Problems I see here: Since I have not aligned them, then they might be reaching very different regions of the ITS (due to indel sites). But, I am not sure aligning is great. I am trying to move to shorter regions for the primer, but… not ideal either. And all other platforms (eg sequel) the error is too high even with consensus (all pipelines throw a 99% similarity step to remove the noise). So, i am interested in what would we think could be the best way.

Thanks for sharing. I’ll take a look at how it compares with my workflow. In the meantime, here’s a link to Kendra’s batch file for processing ITS2 sequences.

Just to clarify, you used a forward primer to capture the ITS1 region and a reverse primer for the ITS2 region? Assuming we’re talking about the MiSeq v3 platform (2 x 300 bp), those forward and reverse sequences would rarely overlap with each other, especially if you truncate them when the quality scores drop below 30. So it sounds like you’re using forward reads only (?)

I was just testing those primers, since they are the most commonly used for fungal plankton. i did analyzed them separate, yes. To be honest, I am still trying to decide which primers to use now on!

I had checked Kendra’s pipeline, and mine is actually very similar - somewhat more simple?

I truncated at Q30 since they rarely overlap, and unless you do a very low threshold for minimum overlapping, you loose many there. And, the resulting dataset is VERY noisy.
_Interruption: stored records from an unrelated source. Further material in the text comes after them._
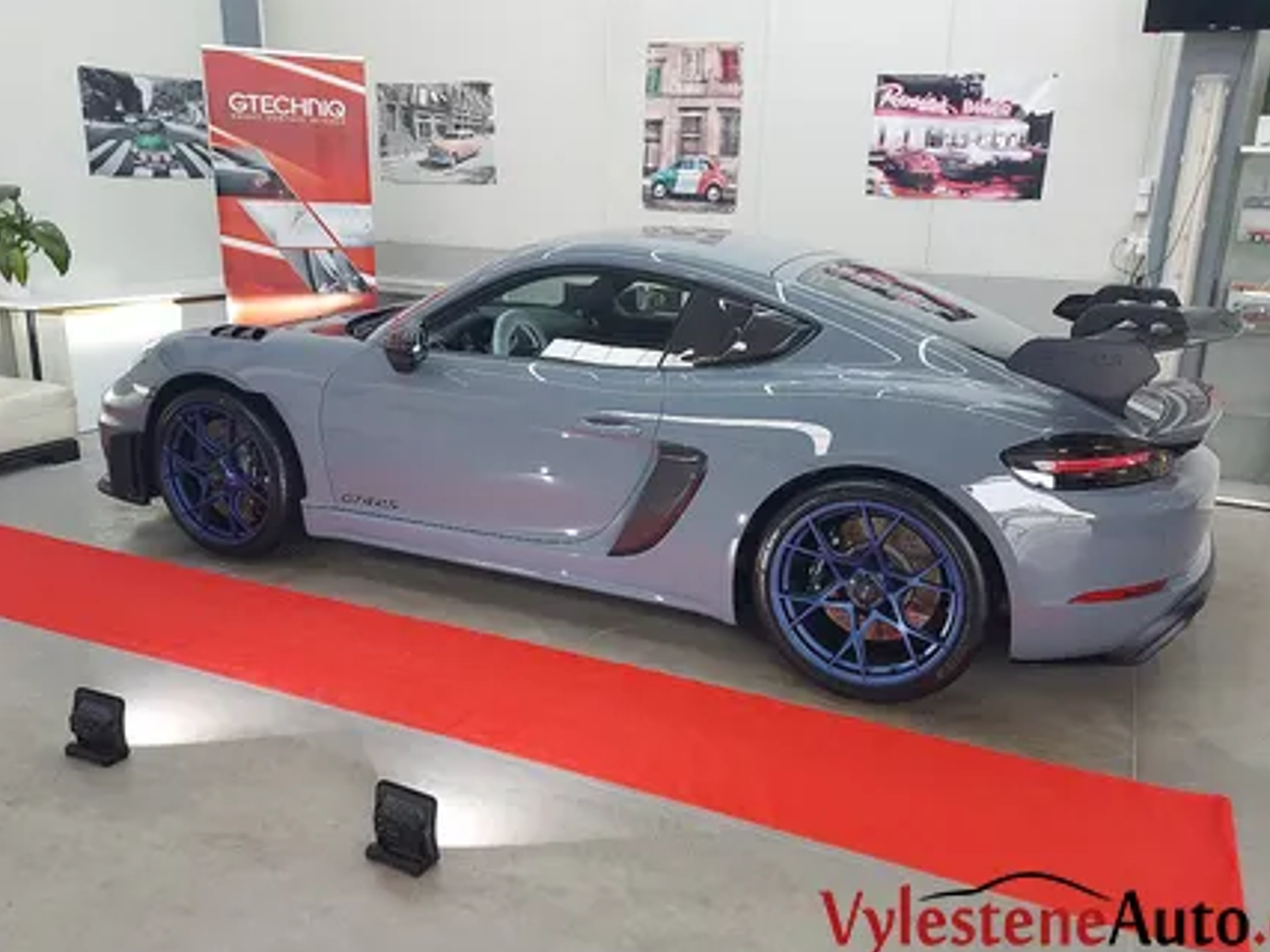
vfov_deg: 51.3
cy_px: 485
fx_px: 990
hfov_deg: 65.3
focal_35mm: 27
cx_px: 660
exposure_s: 1/50
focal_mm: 5.23
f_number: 1.8
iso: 80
I was also in the OSM in the fungal session, and people are moving to even LONGER datasets, using then pacBIO for sequencing - that still is very noisy unless you do a 99% clustering - that then drops the resolution when trying to assign species.
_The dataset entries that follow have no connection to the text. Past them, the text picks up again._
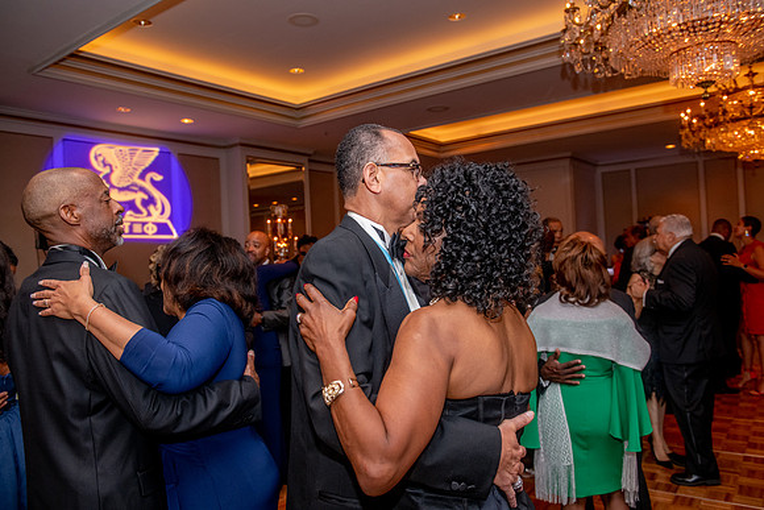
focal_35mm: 27
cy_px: 255
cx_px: 382
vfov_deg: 48.0
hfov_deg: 67.4
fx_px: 573
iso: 1000
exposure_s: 1/50
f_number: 4
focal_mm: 27
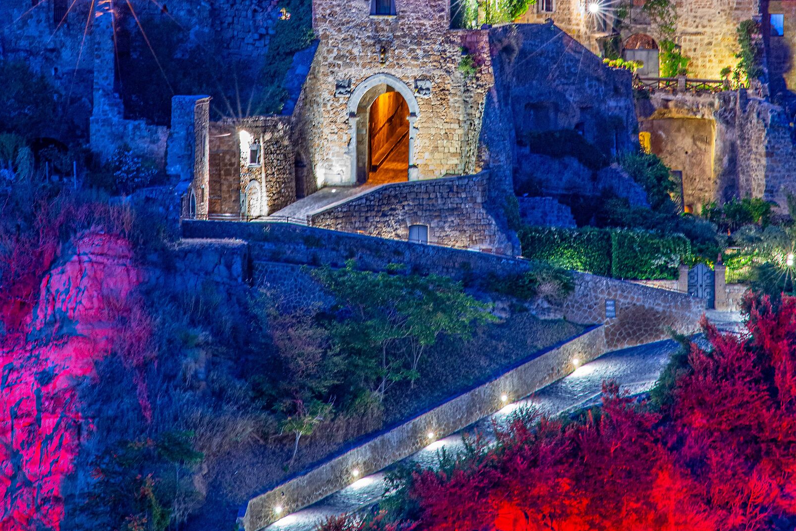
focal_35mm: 451
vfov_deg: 3.0
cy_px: 14
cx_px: 398
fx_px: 9972
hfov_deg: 4.6
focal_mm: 300
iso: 400
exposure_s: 10
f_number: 8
Hmm well I’m not sure about fungal plankton, but in the soil world, it’s common to use primers targeting either the ITS1 region OR the ITS2 region, for fungal communities dominated by Ascomycota and Basidiomycota. Really depends on the research objectives, the constraints of the sequencing technology and our understanding of the ITS region for the taxa of interest. Here are some references on fungal primers that I found helpful:

In fungal plankton those are the most used, at least until recently. Some modifications in the R to improve basidiomycota, sometimes. But, those are the ones most of them used.
Now most people are moving to PB (good luck there) or minION (let there be dragons), and targeting regions in the order or several Kbases.